Yesterday I fished in the Ohio River near Marietta and caught multiple Yellow Perch perch over 10 inches. Has anyone ever encountered perch in the Ohio River? I think this would be a good indication for water quality. This was a school of Yellow Perch. I was having a difficult time detecting bites and missed 3 times as many fish as I caught. I was totally shocked to not only catch one big perch but multiple. I caught them dead sticking a jig and live minnow. These were fast growing fish by evidence of there small head with large body. Going back soon to see if I can replicate.


----------



## Bad Bub (Jan 17, 2006)

My cousin caught several big perch below the new Cumberland dam early this spring. He had the same surprised enthusiasm as you, and he's a regular below the dam. Maybe a decent population coming on!


----------



## Doboy (Oct 13, 2008)

Yep,,,, what you said Bub. 
I usually see 2 or 3 caught ever time there's real high water, & the fish are hiding behind the wall at NC. 
Seems like the couple that we catch are all nice keepers! 
Same with the crappies we catch,,,, mostly slabs.
Now,,, hopefully,,, SOMEDAY, we'll find a limit!
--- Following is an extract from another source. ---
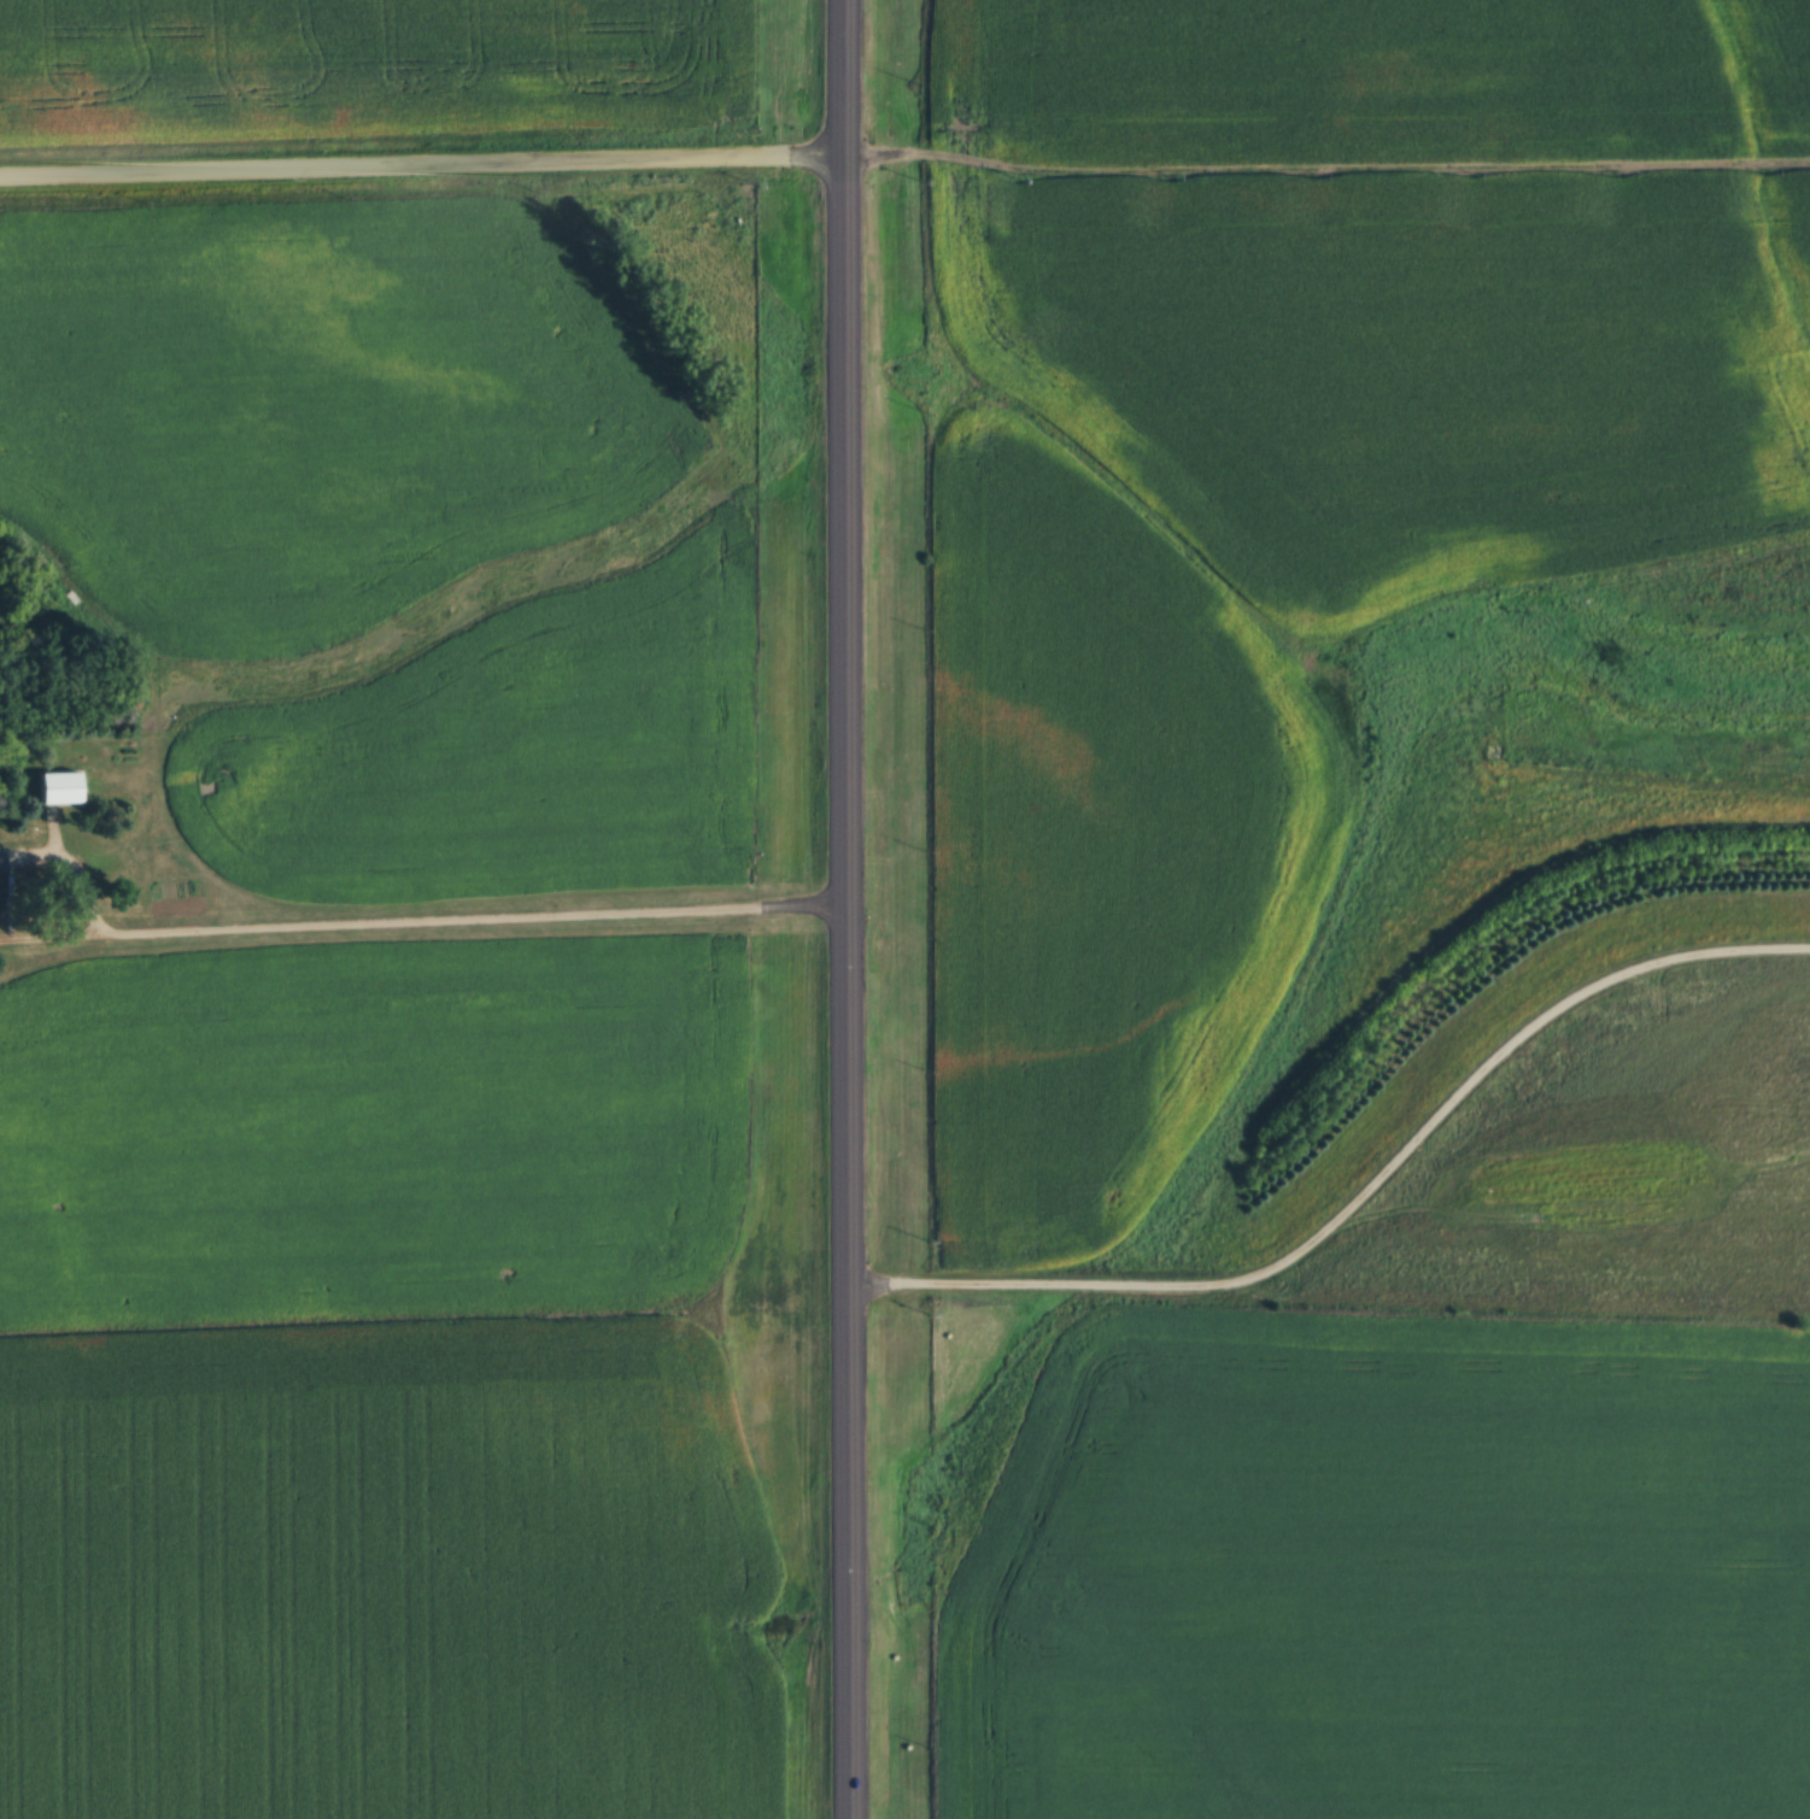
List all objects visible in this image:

Thanks for the post & pics, Youngunner!

How's the leaves,,,, in the river?


----------



## HappySnag (Dec 20, 2007)

youngunner said:


> Yesterday I fished in the Ohio River near Marietta and caught multiple Yellow Perch perch over 10 inches. Has anyone ever encountered perch in the Ohio River? I think this would be a good indication for water quality. This was a school of Yellow Perch. I was having a difficult time detecting bites and missed 3 times as many fish as I caught. I was totally shocked to not only catch one big perch but multiple. I caught them dead sticking a jig and live minnow. These were fast growing fish by evidence of there small head with large body. Going back soon to see if I can replicate.
> View attachment 223296
> View attachment 223297


nice fish.
try to use slip sinker with small jig,beter for detecting bites.


----------



## Phish_4_Bass (Sep 18, 2008)

Caught some last spring at NC dam as well. 2 were fat and full of eggs. Like you all, I was surprised as I had never caught perch from the river before (or since)
We've seemed to dial in the slab crappies in the river in april thru June and then they vanish


----------



## Daveo76 (Apr 14, 2004)

Caught This one below Greenup Dam a couple years ago. First ever!!


----------



## Dolla513 (Jul 20, 2016)

Hey do u guys no if there are any perch in the Cincinnati area of the ohio river?


----------